The 31st Toronto International Film Festival (TIFF) is poised to go all out to showcase the entire gamut of Indian cinema – from a mainstream Bollywood entertainer to a small, hard-hitting Manipuri documentary, from an atypical Yash Chopra-produced wartime drama to a striking debut effort inspired by a searing Mahasweta Devi story about a marginalised woman.
North America’s biggest international film festival, scheduled from September 7 to 16, will host a Gala Presentation of Karan Johar’s third feature, Kabhi Alvida Naa Kehna (Never Say Goodbye). KANK is one of five Indian films that have made the Toronto cut this year.
Describing KANK as "a passionate, sweeping love story that captures India’s biggest stars and foremost talent with charm and sophistication", a TIFF press release issued on July 20 says: "With New York as its backdrop, the film tackles the bonds of marriage with delightful touches of humour and grand leaps into romance."
|A still from Kabhi Alvida Naa Kehna. The film revolves around broken relationships.|
The release goes on to say, "True to the essence of Bollywood films,
Never Say Goodbye
is replete with exuberant song and dance, lush melodrama and intense young love. The film marries a Hollywood sensibility to the traditional Bollywood blockbuster appeal…"
Another Bollywood film, albeit of a completely different hue, that will have its world premiere in Toronto this year is the eagerly-awaited Kabul Express, a Yash Raj Films production that is completely removed from anything that the Mumbai industry’s premier banner has ever bankrolled.
Filmed in war-torn Afghanistan amid death threats from the Taliban, Kabul Express is documentary filmmaker Kabir Khan’s feature debut.

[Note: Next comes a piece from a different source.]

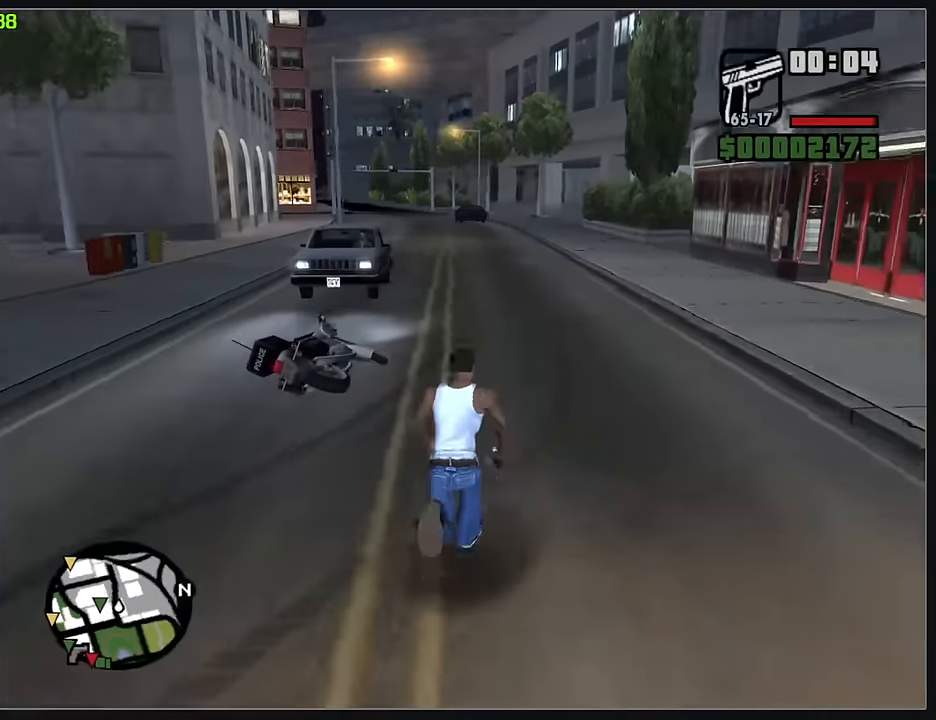
{"keys": [], "mouse": [], "events": [[366, "w", "up"]]}
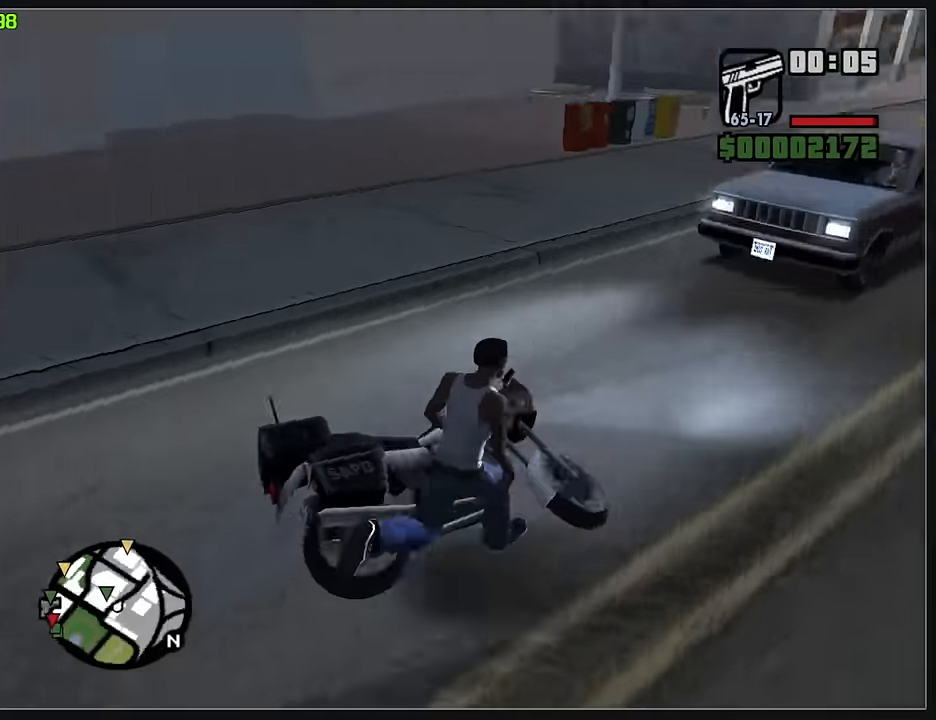
{"keys": [], "mouse": [], "events": []}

Bollywood actors John Abraham and Arshad Warsi star in the film as two of five culturally and politically diverse characters that are compelled by circumstances or their professions to travel into the heart of a violence-ravaged landscape.

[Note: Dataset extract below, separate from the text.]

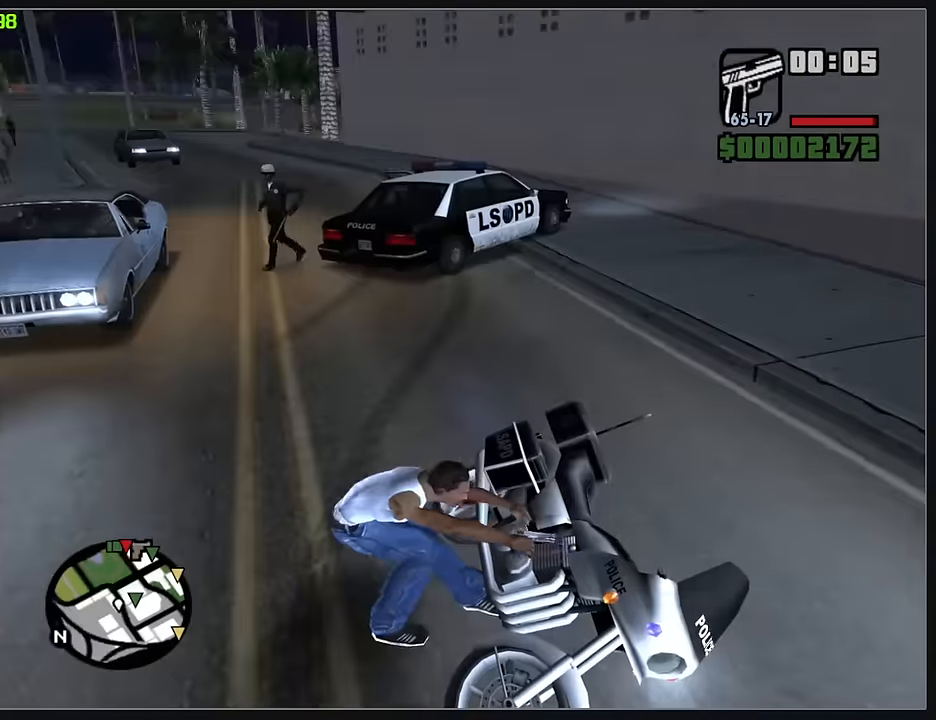
{"keys": ["w"], "mouse": [], "events": [[100, "w", "down"]]}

Also in the official line of the 31st TIFF are 59-year-old Chitra Palekar’s first directorial effort, the Marathi-language Maati Maay (A Grave-Keeper’s Tale), based on a Mahasweta Devi story about a woman condemned to struggle on the fringes of society, Baayen; Rajnesh Domalpalli’s Telugu-language Vanaja, about the first sexual stirrings of a 15-year-old aspiring danseuse; and SRFTI-trained Haobam Paban Kumar’s compelling documentary, A Cry in the Dark, which traces the roots and course of the outburst of the anger of the Manipuri people against the atrocities committed by the armed forces.
Says Noah Cowan, festival co-director: "India is a nation of diverse cultures and languages, which makes its cinema diverse, dynamic and exciting… These films demonstrate the impressive range of Indian cinema, and we at the festival are thrilled to be a part of its future."